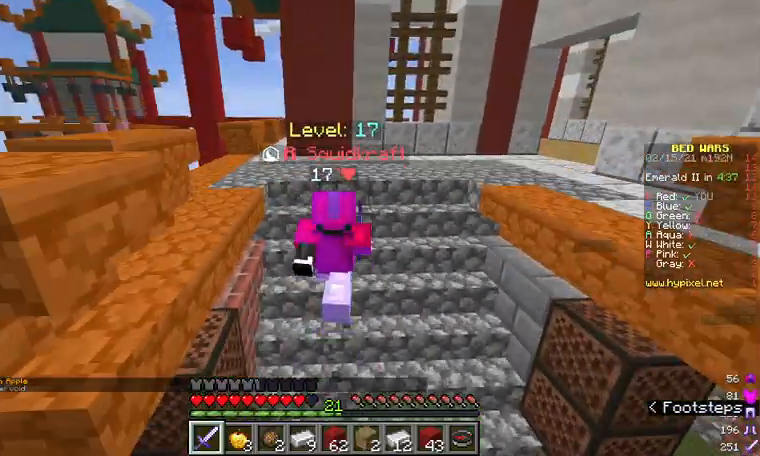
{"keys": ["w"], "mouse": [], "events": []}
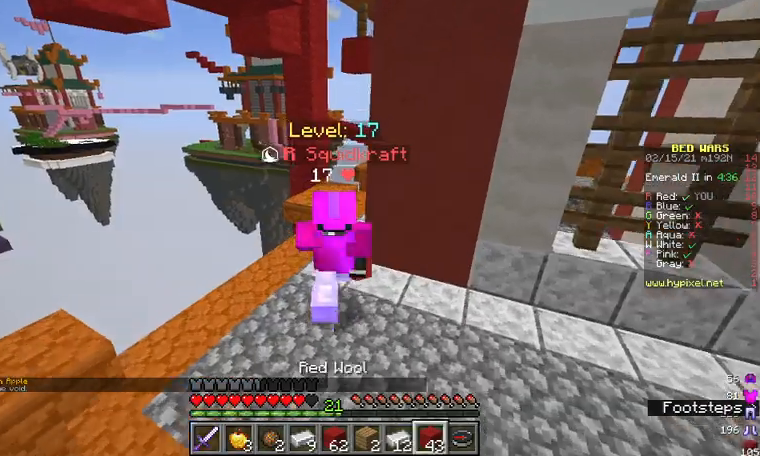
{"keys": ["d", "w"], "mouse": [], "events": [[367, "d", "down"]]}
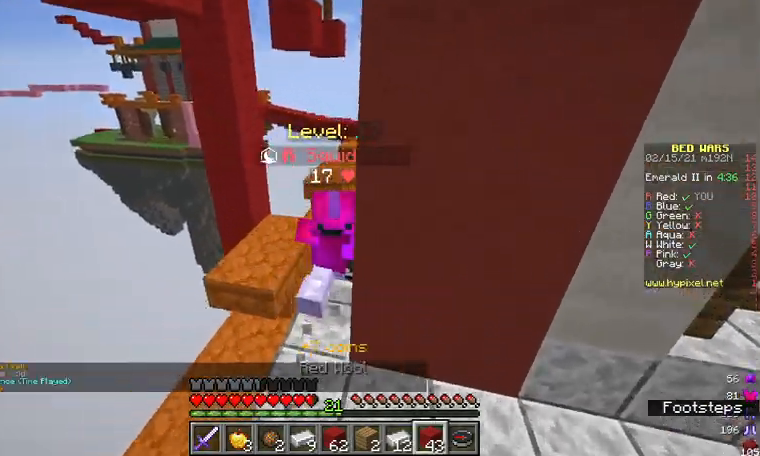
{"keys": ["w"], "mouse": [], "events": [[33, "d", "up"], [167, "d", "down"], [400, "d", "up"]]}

...

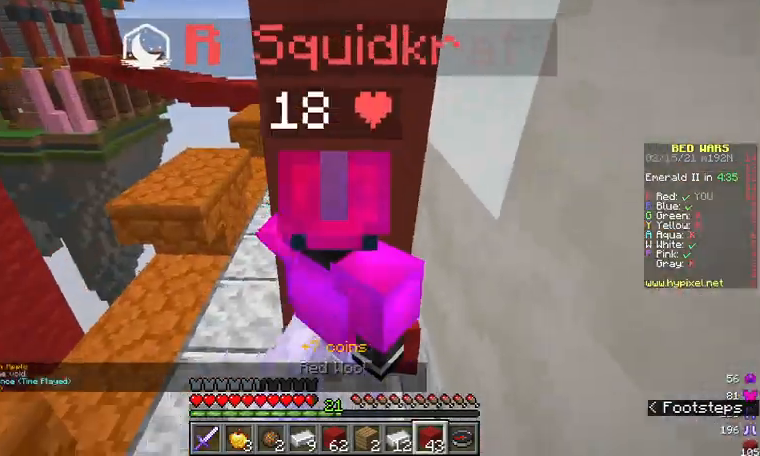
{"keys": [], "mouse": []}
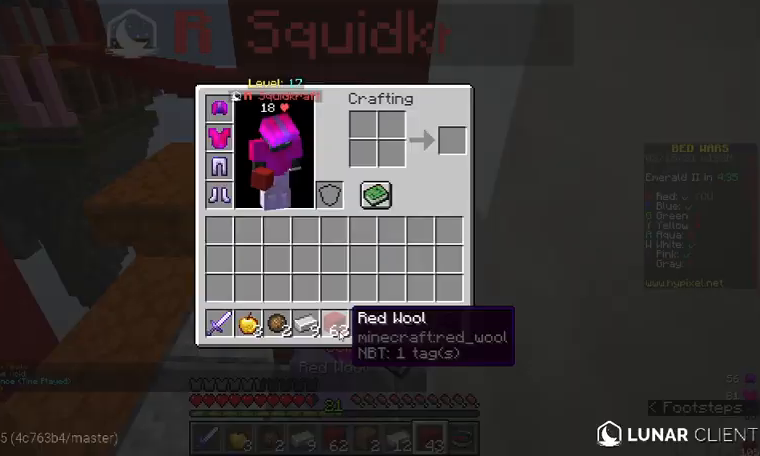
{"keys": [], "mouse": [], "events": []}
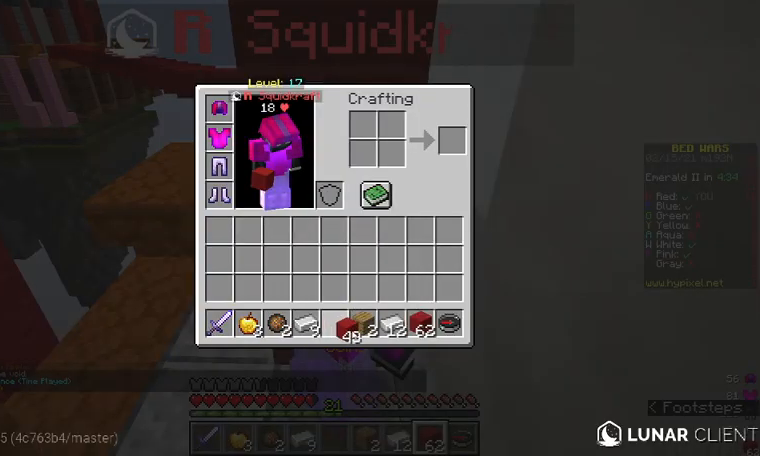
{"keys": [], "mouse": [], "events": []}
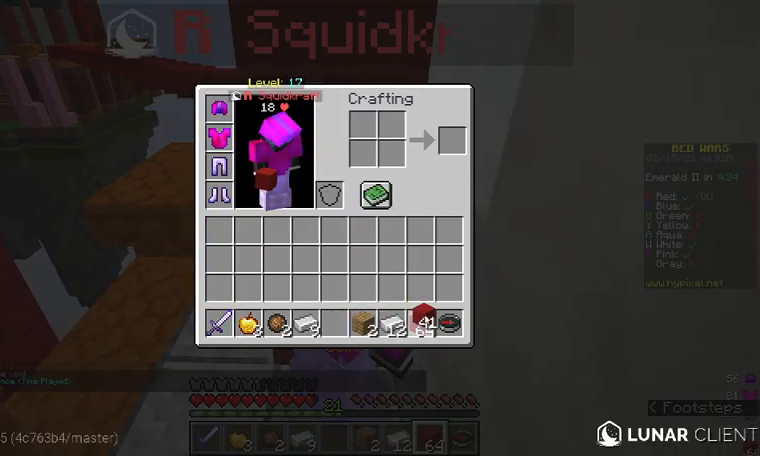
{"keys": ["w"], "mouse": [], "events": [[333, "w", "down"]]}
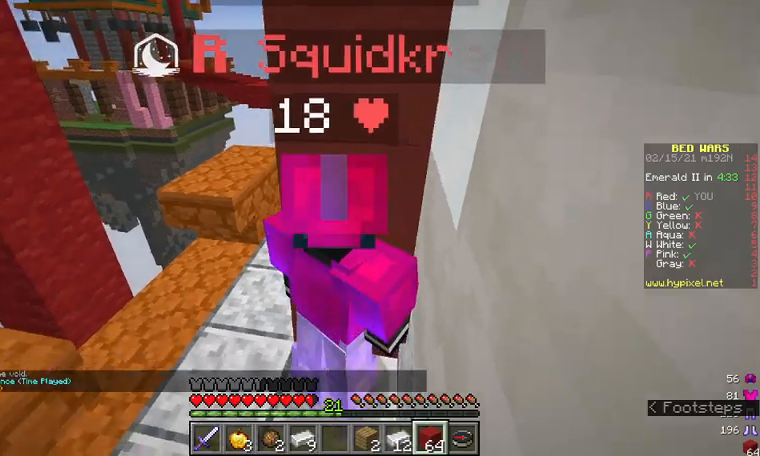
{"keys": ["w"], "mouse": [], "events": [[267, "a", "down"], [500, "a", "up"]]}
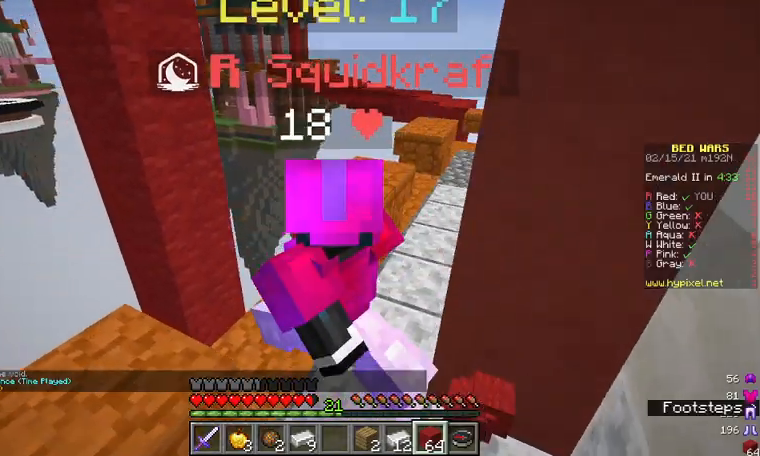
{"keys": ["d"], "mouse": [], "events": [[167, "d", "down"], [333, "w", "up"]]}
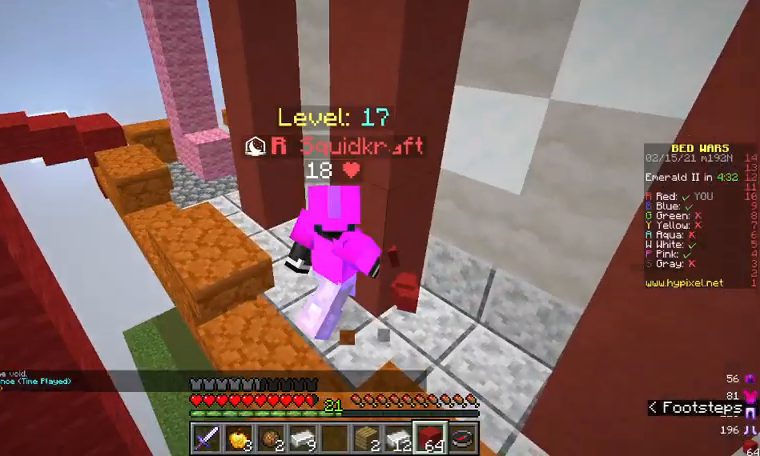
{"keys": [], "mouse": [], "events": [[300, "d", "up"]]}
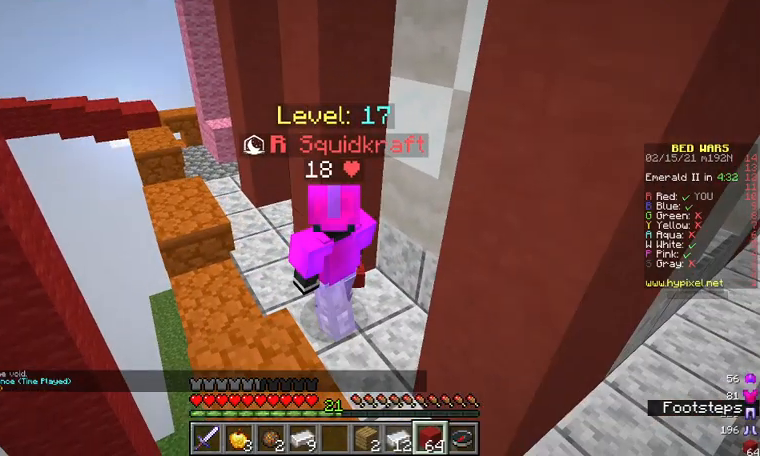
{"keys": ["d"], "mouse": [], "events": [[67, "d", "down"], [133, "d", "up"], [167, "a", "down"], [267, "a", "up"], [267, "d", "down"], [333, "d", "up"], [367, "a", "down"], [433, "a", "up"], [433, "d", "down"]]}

WHAT NEEDS TO BE DONE: Look through the entries above for the word "events". Copy every line where it shows up.

TASK RESPONSE:
{"keys": ["w"], "mouse": [], "events": []}
{"keys": ["d", "w"], "mouse": [], "events": [[367, "d", "down"]]}
{"keys": ["w"], "mouse": [], "events": [[33, "d", "up"], [167, "d", "down"], [400, "d", "up"]]}
{"keys": [], "mouse": [], "events": []}
{"keys": [], "mouse": [], "events": []}
{"keys": ["w"], "mouse": [], "events": [[333, "w", "down"]]}
{"keys": ["w"], "mouse": [], "events": [[267, "a", "down"], [500, "a", "up"]]}
{"keys": ["d"], "mouse": [], "events": [[167, "d", "down"], [333, "w", "up"]]}
{"keys": [], "mouse": [], "events": [[300, "d", "up"]]}
{"keys": ["d"], "mouse": [], "events": [[67, "d", "down"], [133, "d", "up"], [167, "a", "down"], [267, "a", "up"], [267, "d", "down"], [333, "d", "up"], [367, "a", "down"], [433, "a", "up"], [433, "d", "down"]]}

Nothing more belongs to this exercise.